== GIVEN REQUEST 1 ==
In the passage on narrow-gauge railways, what do the heavy-duty 3 ft 6 in (1,067 mm) lines in Australia, South Africa, and New Zealand demonstrate? Answer in one to three sentences.
== GIVEN REQUEST 2 ==
How many lines of the records contain the string "appoggiatura"? Give only the number.

Alternatively, a rail network comprises only narrow-gauge network could also eliminate the interchangeability problem.
If narrow-gauge rails are designed with potential growth in mind, or with same standard as standard gauge rails, then the obstacles to be faced in future growth of those rail lines would be similar to other rail gauge.
For those lines constructed to a lower standard, speed can be increased via nimerous methods including realigning rail lines to increase the minimum curve radius, reducing the number of intersections, or introducing tilting trains to improve the speed of trains running on those lines.
The heavy duty 3 ft 6 in (1,067 mm) narrow-gauge railways in Australia (e.g. Queensland), South Africa, and New Zealand show that if the track is built to a heavy-duty standard, performance almost as good as a standard gauge line is possible. Some 200-car trains operate on the Sishen-Saldanha railway in South Africa, and high-speed tilt-trains run in Queensland. Another example of a heavy-duty narrow-gauge line is EFVM in Brazil. 1,000 mm (3 ft 3 3⁄8 in) gauge, it has over-100-pound rail (100 lb/yd or 49.6 kg/m) and a loading gauge almost as large as US nonexcess-height lines. It has multiple 4,000 hp (3,000 kW) locomotives and 200+ car trains. In South Africa and New Zealand, the loading gauge is similar to the restricted British loading gauge, and in New Zealand some British Rail Mark 2 carriages have been rebuilt with new bogies for use by Tranz Scenic (Wellington-Palmerston North service), Tranz Metro (Wellington-Masterton service), and Transdev Auckland (Auckland suburban services).

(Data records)
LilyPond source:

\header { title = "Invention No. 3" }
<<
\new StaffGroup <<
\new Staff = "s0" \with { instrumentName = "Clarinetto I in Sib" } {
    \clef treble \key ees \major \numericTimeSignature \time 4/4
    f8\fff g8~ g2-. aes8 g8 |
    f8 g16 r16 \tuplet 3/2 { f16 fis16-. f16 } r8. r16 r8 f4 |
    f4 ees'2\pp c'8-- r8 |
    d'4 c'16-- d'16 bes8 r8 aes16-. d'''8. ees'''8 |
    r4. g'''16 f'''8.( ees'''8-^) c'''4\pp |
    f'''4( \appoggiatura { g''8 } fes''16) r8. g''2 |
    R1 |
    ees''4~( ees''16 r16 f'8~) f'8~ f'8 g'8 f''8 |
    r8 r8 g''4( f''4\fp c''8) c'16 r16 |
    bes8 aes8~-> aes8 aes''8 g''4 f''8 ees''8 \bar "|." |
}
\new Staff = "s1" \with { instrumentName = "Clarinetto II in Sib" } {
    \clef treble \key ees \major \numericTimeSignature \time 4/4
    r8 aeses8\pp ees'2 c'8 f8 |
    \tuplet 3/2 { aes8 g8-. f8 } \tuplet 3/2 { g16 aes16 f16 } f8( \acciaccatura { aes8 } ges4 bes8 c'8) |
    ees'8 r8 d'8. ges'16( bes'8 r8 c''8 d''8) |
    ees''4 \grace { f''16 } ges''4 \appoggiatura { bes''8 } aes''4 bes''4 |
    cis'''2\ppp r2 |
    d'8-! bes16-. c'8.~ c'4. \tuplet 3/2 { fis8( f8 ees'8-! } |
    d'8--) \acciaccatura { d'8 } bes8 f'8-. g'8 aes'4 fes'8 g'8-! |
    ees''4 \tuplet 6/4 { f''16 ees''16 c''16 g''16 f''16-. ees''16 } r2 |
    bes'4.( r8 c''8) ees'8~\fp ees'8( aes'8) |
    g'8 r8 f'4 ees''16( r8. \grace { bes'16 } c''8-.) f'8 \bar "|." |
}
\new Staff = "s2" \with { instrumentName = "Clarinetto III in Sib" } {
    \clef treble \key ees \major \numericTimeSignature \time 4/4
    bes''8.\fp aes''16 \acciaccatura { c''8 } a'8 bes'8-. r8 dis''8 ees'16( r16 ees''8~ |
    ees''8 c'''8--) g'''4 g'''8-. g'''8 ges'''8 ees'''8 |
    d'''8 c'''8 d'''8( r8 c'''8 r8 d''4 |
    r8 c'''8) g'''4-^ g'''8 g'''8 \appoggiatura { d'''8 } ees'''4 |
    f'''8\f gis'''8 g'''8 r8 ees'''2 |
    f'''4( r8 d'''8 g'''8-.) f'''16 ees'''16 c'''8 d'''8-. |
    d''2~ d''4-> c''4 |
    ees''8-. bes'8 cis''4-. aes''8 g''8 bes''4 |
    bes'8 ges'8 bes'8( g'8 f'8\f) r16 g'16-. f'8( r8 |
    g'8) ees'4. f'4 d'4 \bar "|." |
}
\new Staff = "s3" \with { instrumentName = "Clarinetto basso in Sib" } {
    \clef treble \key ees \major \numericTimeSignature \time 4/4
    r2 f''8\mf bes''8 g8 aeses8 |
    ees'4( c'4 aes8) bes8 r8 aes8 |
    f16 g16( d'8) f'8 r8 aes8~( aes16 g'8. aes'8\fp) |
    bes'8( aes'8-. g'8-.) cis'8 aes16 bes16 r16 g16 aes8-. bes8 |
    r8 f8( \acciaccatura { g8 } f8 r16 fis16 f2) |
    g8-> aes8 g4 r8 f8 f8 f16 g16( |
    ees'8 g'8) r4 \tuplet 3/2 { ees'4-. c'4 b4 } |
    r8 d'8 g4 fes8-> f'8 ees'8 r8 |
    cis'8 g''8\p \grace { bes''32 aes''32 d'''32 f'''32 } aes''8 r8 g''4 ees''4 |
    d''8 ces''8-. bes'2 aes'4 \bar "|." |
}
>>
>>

== TASK ANSWER 1 ==
They show that a narrow-gauge track built to a heavy-duty standard can perform almost as well as a standard gauge line.

== TASK ANSWER 2 ==
3